New member here, I’ve been doing some reading over the past couple of days and have decided to join as I have a couple of questions regarding my “new to me” 2018 Honda HSS724.

I really like the improved looks and features of my HSS724 but I feel like it doesn’t blow snow as well as my 2013 HS724. The HSS really seems to struggle more than it should in my opinion. Most of the posts I’ve read regarding re-jetting to solve the lean condition seem to be on USA models. Has the Canadian models benefitted from rejecting also? I’m located in Canada <1000’ above sea level. I would appreciate if someone could verify what jet would be best to run at my location? 

In addition, I want to pick up a cheap digital tach to verify the engine RPM’s are set correctly. Does anyone have a link (Amazon or eBay) of a model that has been known to provide accurate results?

Thanks in advance!


----------



## ticolaq (Nov 16, 2017)

IZTOSS Waterproof Battery Replaceable Hour meter Tachometer 2 & 4 Stroke Small Engine Spark For Boat Outboard Mercury with 2 Fixed Line 



https://www.amazon.ca/gp/product/B073P227SL/ref=ppx_yo_dt_b_asin_title_o02__o00_s00?ie=UTF8&psc=1


----------



## contender (Jan 18, 2018)

4tech, I am just outside of Kitchener, Ontario, my neighbor across the street has done the same upgrade as you and reports the same power concern as you, as well as the clogging issue.
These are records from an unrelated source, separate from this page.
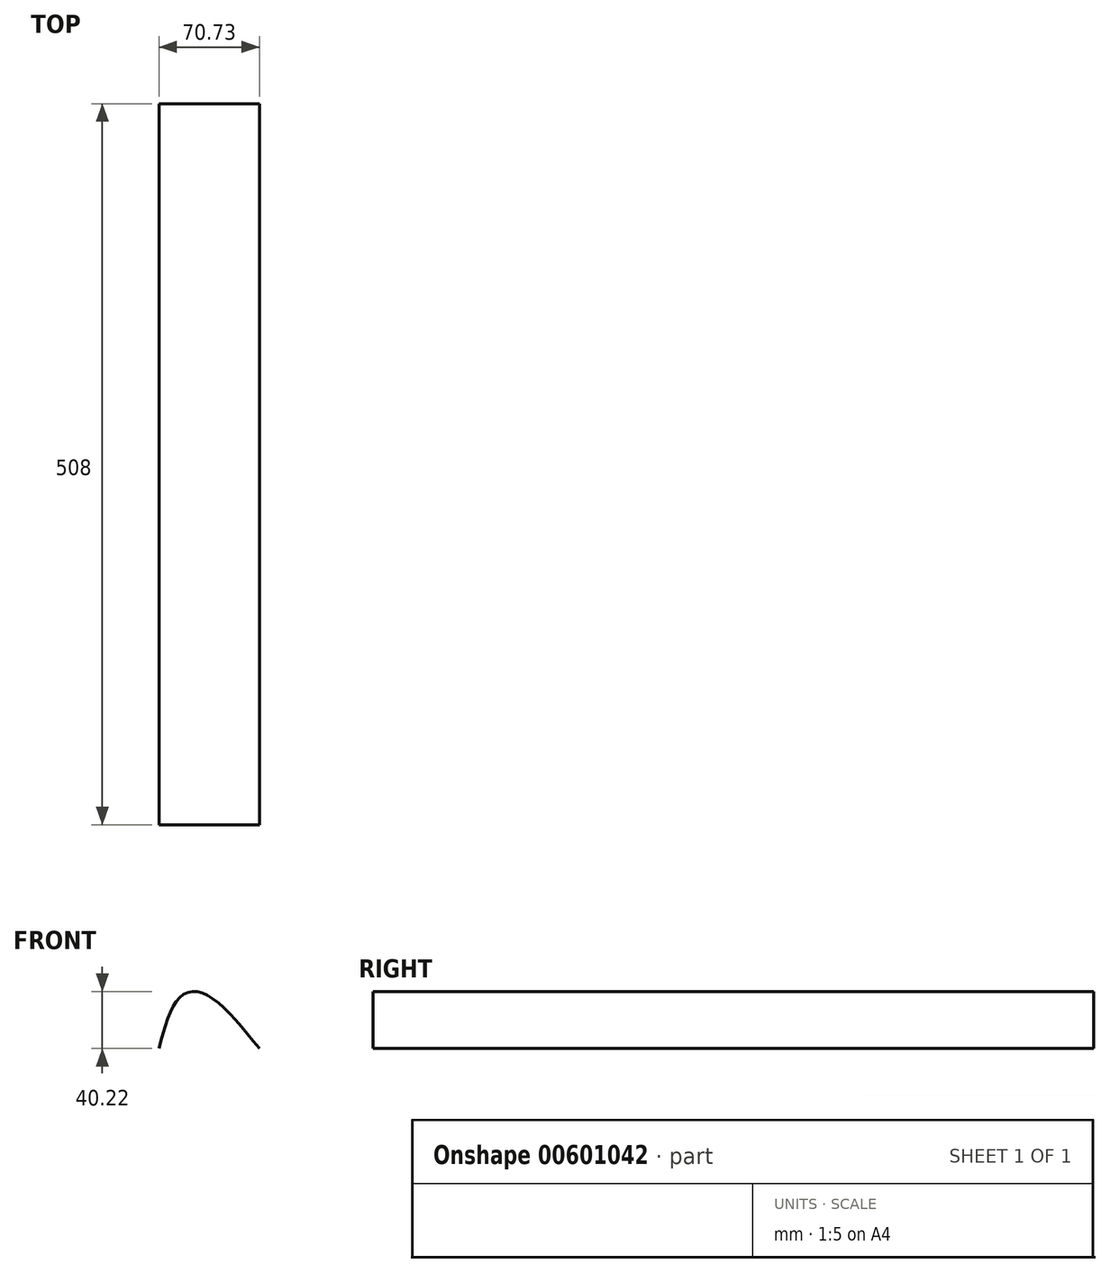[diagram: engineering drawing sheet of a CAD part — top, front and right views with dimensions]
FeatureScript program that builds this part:
annotation { "Feature Type Name" : "Feature", "Feature Type Description" : "" }
export const myFeature = defineFeature(function(context is Context, id is Id, definition is map)
    precondition{}
    {
        {
            var Q0;
            Q0=qCreatedBy(makeId("Front.planeOp"),FACE);
            var sketch = newSketch(context, id + "F0", { "sketchPlane" : qUnion([Q0])});
            skFitSpline(sketch, "E0", {"points": [v(0, 0) * mm, v(14.82, 36.27) * mm, v(32.17, 38.44) * mm, v(70.73, 0) * mm], "startDerivative": vector(33.4, 126.75) * mm, "endDerivative": vector(97.37, -120.4) * mm});
            skSolve(sketch);
        }
        {
            var Q0;
            Q0 = qSketchRegion(id + "F0", true);
            var Q1;
            Q1=sQuery(id+"F0.wireOp",EDGE,"E0");
            extrude(context, id + "F1", {"entities" : qUnion([Q0]), "bodyType" : ToolBodyType.SURFACE, "surfaceEntities" : qUnion([Q1]), "endBound" : BoundingType.SYMMETRIC, "depth" : 508 * mm, "offsetDistance" : 25.4 * mm});
        }
    });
After using his new HSS, I see the same results compared to my older HS724TCD, it clogs easier and seems to bog down. 

I will let others, offer the jet size.....


----------



## orangputeh (Nov 24, 2016)

that would be my first question 

rpms

not sure about rejetting. someone with more experience will come along.


----------



## drmerdp (Feb 9, 2014)

GX200
#78 – 0.78 mm [.0307"] – Honda part no.: 99101-124-0780

This should help. If you buy an aftermarket jet, get a .031”. Service manual states Rpms for your HSS724 should be 3800rpm.


----------



## John445 (May 28, 2017)

3800 rpm, is that idleing or driving with the auger running?


----------



## partypants (Nov 18, 2018)

Canadian and American models are the same - they have the same jet and the same fuel starvation issue. Get the jet here, good shipping rates to Canada:
https://www.boats.net/product/honda/99101-124-0780?q_ref=99101-124-0780


----------



## Fortech1977 (Jan 11, 2019)

Thanks to everyone who replied!

What is the stock jet size for the HSS724?

Also would the targeted RPM be with or without the auger engaged?

Thanks everyone...


----------



## drmerdp (Feb 9, 2014)

Fortech1977 said:


> Thanks to everyone who replied!
> 
> What is the stock jet size for the HSS724?
> 
> ...


 Full throttle, zero load. So auger not engaged.


----------